In a book I am reading called Switch: How to Change Things When Change is Hard, the authors write about effective strategies for getting people or groups to make major shifts in behavior. One is to identify “bright spots,” or the things that people who are achieving the results you desire are doing. If it’s our own behavior we seek to change, we can start by writing down some of our own bright spots – when we were successful in producing a desired outcome in the same or similar situation – and figure out how to do more of that.
This strategy reminds me a lot of the training I received as a writing coach some years ago. The educators had developed an approach they called “strengths to strategies.” The idea was that the traditional way that high school teachers provide feedback to students on their writing (think a paper covered in red ink) was not very effective in getting students to improve their writing. Most often, a teacher who is pressed for time in grading papers will focus on marking up mechanical errors, and the students will just make the spelling or punctuation changes suggested by the teacher, without understanding why. Other times students will read comments to the effect that their topic sentence was poor or their supporting examples were weak, but again have no idea what they did “wrong” or how to make it better. I was trained to read a student essay and identify what the student did well, show them where they did this, explain WHY this is an example of strong or effective writing, and then help them to see where they might employ that in other parts of the paper that are less effective.

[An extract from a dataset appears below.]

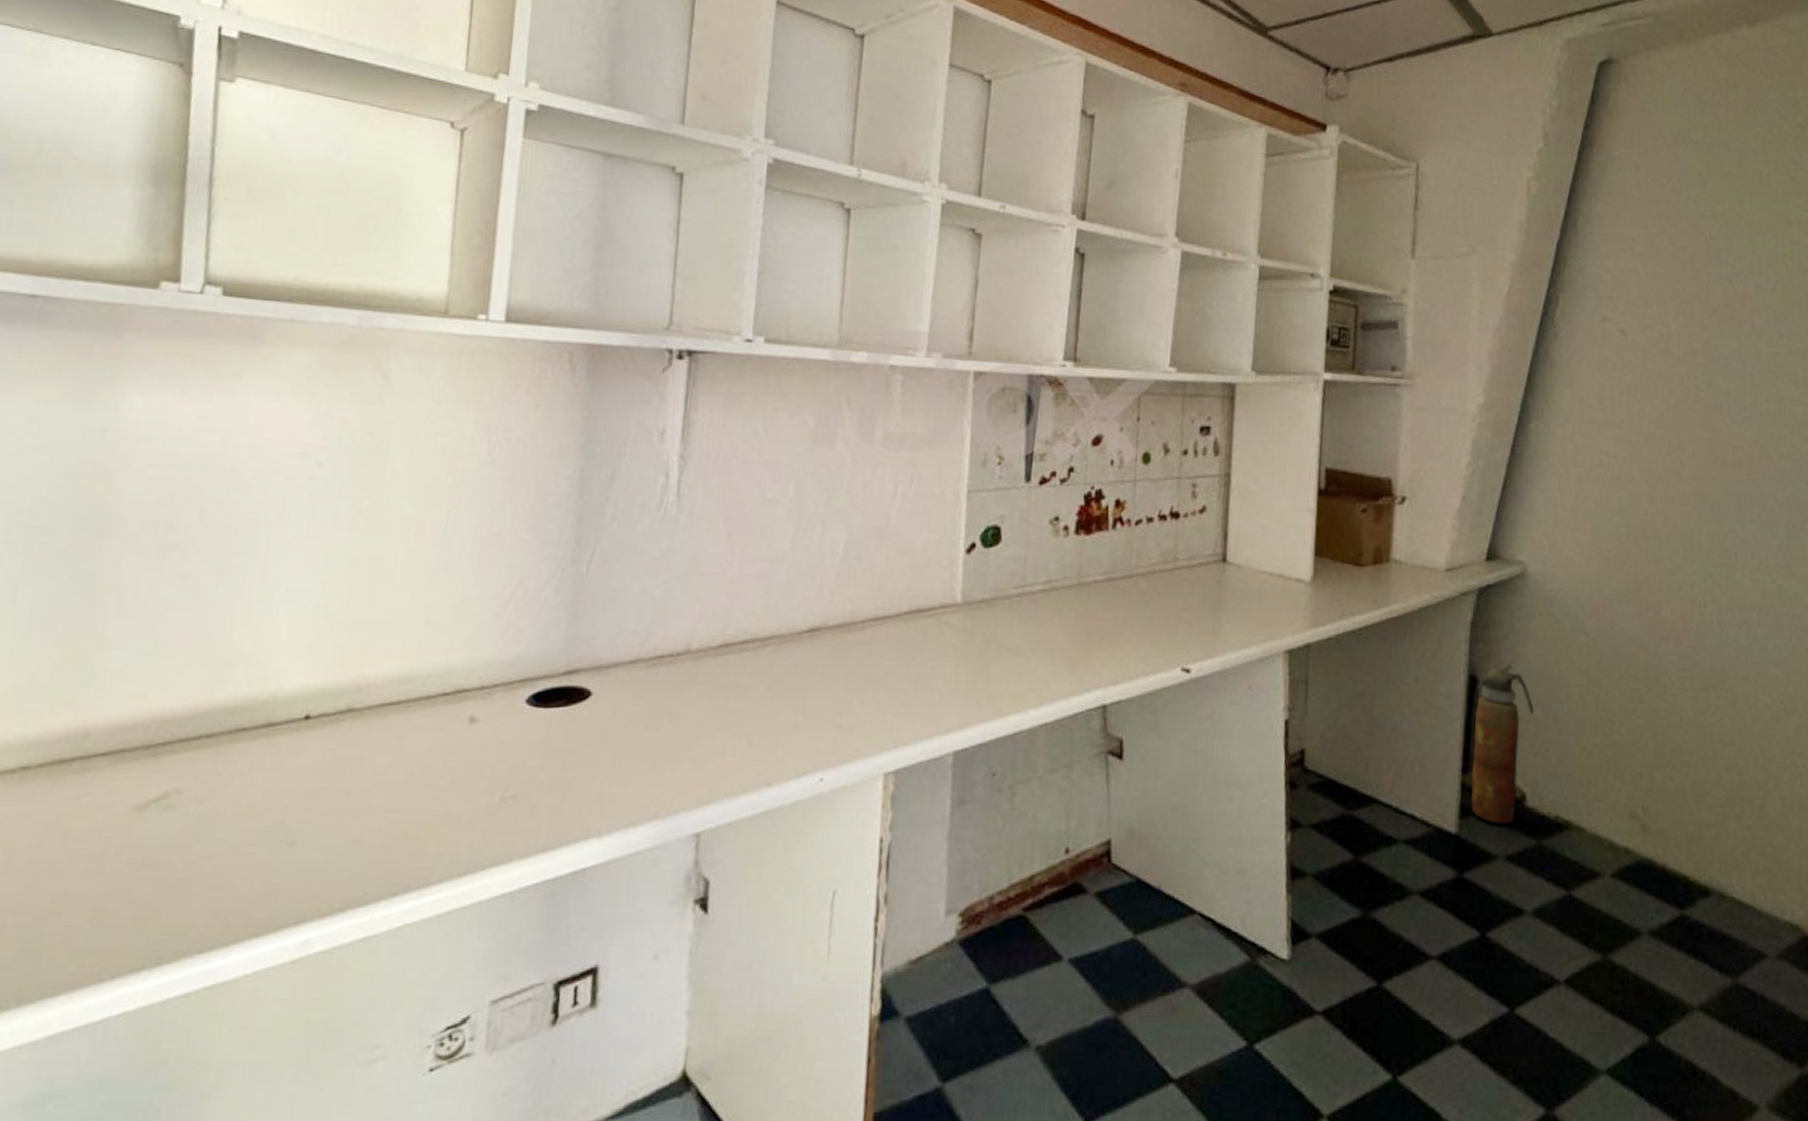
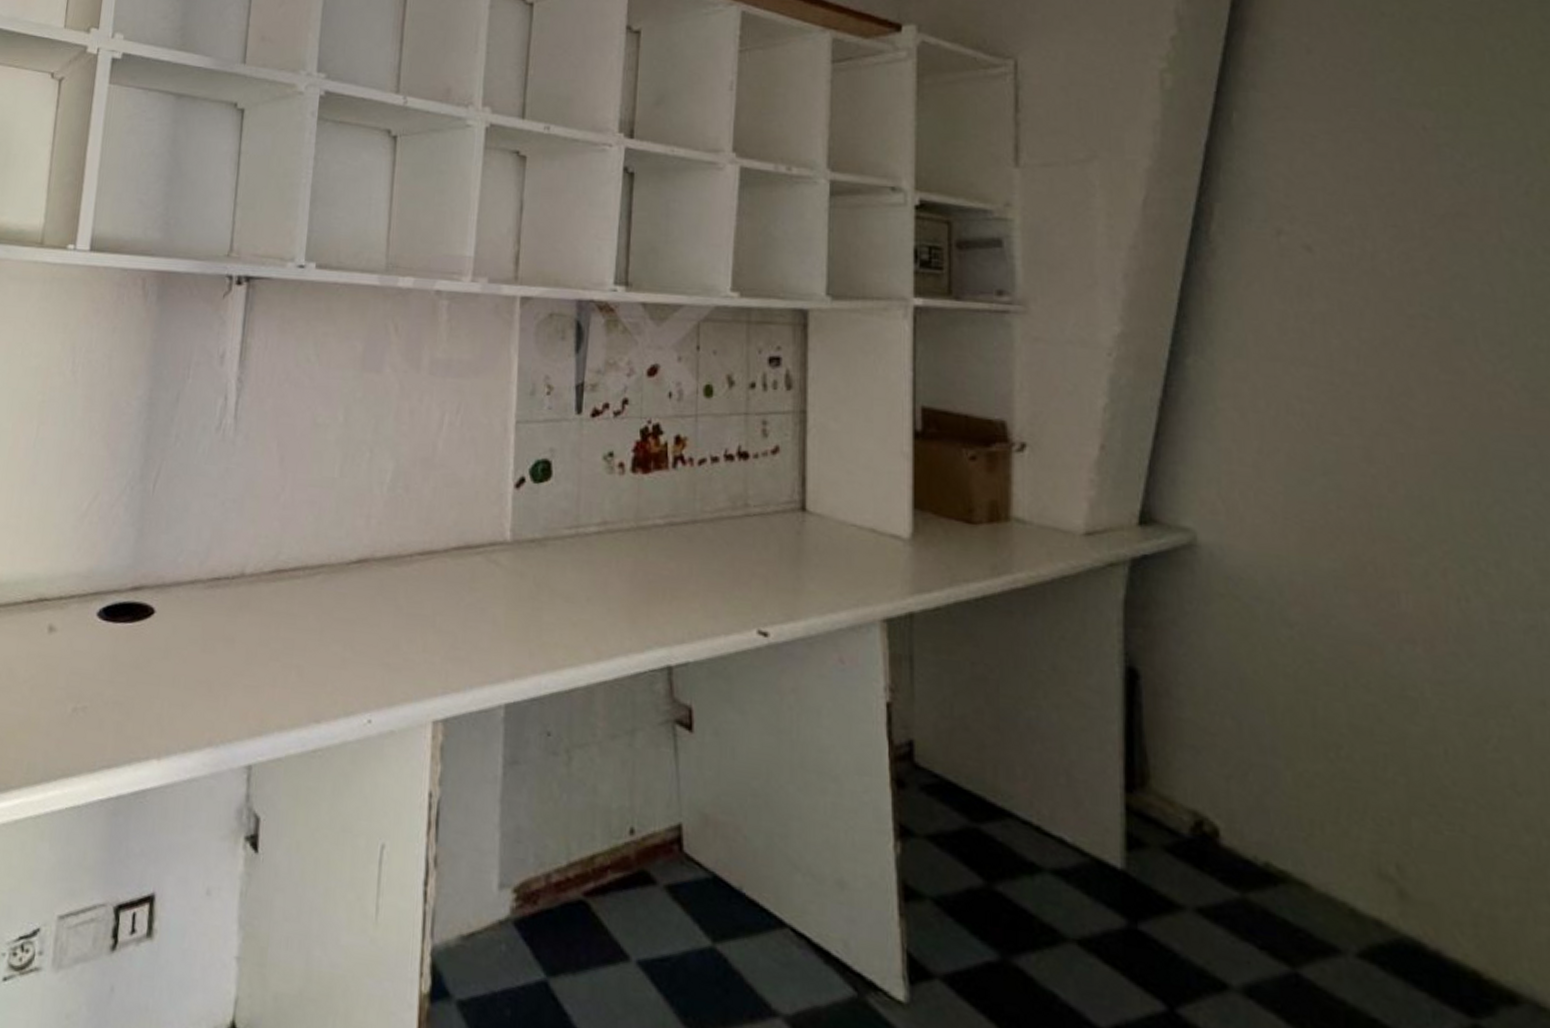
fire extinguisher: present [1471,662,1534,824] -> none [1138,654,1221,865]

Looking for the positive, for evidence of success rather than failure, is a great way to get better at something. Rather than thinking about where you messed up or what you should stop doing, it is much more effective to focus on everything you are doing right and do more of it. If something has worked really well when relating to people at home, try it at the office. If you went a month without eating much sugar, and you felt really great about it, try to duplicate what worked.